Unless otherwise expressly provided hereunder, the Committee, with respect to any grant, may exercise its discretion hereunder at the time of the Award or thereafter. Notwithstanding any provision in the Plan to the contrary, no Option or Stock
Appreciation Right (granted pursuant to Section 5.7) issued under the Plan may be amended to reduce the Option Price or the exercise price of such Stock Appreciation Right below the Option Price or exercise price as of the
date the Option or Stock Appreciation Right was granted. 
 (b)    The Board may amend the Plan as it shall deem
advisable, except that no amendment may adversely affect a Grantee with respect to an Award previously granted without such Grantee’s written consent unless such amendments are required in order to comply with applicable laws; provided,
however, that the Plan may not be amended without stockholder approval in any case in which amendment in the absence of stockholder approval would cause the Plan to fail to comply with any applicable legal requirement or applicable exchange or
similar rule. 
 (c)    Notwithstanding Section 13(a) above, or any other provision of the Plan, the repricing of Awards
shall not be permitted without stockholder approval. For this purpose, a “repricing” means any of the following (or any other action that has the same effect as any of the following): (1) changing the terms of an Award to lower its
exercise or base price (other than on account of capital adjustments resulting from actions described in Section 14(a) hereof), (2) any other action that is treated as a repricing under generally accepted accounting principles, and
(3) repurchasing for cash or canceling an Award in exchange for another Award at a time when its exercise or base price is greater than the Fair Market Value of the underlying Stock, unless the cancellation and exchange occurs in connection
with a Change in Control or an event set forth in Section 14(a) hereof.
____________
■ **Aim of the task**: In the stock plan text, whose written consent is needed before a Plan amendment may adversely affect an Award already granted?

■ **Dataset excerpts**:
____________
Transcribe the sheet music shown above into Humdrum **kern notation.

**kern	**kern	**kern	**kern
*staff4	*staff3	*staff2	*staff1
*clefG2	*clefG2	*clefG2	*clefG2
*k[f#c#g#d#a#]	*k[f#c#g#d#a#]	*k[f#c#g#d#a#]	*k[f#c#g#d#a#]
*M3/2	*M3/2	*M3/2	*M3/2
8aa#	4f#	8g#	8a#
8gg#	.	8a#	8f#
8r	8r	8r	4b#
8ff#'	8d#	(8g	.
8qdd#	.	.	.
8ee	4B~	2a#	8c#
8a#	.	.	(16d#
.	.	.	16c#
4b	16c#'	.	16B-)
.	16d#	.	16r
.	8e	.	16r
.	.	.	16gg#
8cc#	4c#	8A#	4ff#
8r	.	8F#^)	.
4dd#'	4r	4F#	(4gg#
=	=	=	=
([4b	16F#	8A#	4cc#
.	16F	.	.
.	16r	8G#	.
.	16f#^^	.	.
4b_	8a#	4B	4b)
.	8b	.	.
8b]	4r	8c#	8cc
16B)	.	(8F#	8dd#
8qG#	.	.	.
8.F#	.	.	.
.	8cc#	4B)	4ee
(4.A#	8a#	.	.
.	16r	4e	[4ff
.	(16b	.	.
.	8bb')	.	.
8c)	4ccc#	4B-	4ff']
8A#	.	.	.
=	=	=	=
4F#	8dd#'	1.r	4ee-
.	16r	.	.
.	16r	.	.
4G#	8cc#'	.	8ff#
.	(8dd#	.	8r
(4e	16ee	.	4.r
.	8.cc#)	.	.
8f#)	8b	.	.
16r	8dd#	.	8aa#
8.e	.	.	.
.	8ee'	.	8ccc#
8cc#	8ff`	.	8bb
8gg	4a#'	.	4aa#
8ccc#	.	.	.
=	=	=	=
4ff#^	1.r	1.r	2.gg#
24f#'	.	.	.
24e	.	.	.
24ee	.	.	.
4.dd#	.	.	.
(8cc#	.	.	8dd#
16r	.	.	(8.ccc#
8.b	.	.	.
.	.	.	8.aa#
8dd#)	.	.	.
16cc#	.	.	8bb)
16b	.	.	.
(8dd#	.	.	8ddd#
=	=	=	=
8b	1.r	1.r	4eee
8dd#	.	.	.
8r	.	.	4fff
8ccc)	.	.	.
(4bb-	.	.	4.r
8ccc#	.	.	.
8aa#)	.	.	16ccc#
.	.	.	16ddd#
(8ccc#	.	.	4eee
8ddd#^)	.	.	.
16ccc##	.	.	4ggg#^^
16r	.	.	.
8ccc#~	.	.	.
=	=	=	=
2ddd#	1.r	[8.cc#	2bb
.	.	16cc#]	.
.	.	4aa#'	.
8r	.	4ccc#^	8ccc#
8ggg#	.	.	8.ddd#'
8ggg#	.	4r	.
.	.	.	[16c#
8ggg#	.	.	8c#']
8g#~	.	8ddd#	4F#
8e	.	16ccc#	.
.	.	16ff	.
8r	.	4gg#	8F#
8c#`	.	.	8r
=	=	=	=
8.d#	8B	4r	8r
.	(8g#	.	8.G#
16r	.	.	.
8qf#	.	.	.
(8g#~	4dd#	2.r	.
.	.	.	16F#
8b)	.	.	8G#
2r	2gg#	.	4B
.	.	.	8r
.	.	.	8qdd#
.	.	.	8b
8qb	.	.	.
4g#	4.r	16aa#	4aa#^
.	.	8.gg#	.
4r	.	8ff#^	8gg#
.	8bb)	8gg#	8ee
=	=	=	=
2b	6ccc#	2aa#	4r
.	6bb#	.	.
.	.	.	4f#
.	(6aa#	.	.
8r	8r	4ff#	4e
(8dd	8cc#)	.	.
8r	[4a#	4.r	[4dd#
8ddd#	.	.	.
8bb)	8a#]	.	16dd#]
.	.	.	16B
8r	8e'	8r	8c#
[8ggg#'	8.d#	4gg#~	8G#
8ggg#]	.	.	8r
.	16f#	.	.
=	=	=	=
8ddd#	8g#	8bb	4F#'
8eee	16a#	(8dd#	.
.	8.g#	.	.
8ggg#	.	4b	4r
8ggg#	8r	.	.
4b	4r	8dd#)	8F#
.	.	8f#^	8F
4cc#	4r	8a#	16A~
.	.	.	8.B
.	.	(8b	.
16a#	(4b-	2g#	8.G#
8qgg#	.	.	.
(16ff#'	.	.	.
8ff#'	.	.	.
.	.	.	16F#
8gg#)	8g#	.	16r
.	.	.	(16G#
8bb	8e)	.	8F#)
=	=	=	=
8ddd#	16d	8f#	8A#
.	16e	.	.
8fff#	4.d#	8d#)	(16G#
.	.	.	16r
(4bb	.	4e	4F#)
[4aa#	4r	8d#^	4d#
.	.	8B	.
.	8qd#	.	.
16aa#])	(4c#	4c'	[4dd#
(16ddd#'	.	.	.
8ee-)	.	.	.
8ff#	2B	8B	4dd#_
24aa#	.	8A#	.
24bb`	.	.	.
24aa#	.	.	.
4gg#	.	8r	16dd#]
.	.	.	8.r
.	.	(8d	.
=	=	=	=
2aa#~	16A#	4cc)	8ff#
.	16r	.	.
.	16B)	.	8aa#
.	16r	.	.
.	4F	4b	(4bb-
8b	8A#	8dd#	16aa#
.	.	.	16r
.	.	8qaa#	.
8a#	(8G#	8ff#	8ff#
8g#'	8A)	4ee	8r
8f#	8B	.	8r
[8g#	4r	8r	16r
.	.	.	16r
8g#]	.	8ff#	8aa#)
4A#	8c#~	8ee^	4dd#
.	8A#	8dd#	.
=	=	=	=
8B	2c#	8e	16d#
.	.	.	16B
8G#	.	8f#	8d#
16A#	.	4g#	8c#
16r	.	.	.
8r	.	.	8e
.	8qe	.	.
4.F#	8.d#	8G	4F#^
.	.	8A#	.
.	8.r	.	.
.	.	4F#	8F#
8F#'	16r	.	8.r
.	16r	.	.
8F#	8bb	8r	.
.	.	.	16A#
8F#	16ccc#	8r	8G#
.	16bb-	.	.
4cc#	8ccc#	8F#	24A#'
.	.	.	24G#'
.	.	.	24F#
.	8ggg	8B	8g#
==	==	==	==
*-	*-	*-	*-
____________
■ **Full answer**: The Grantee's written consent, unless the amendment is required to comply with applicable laws.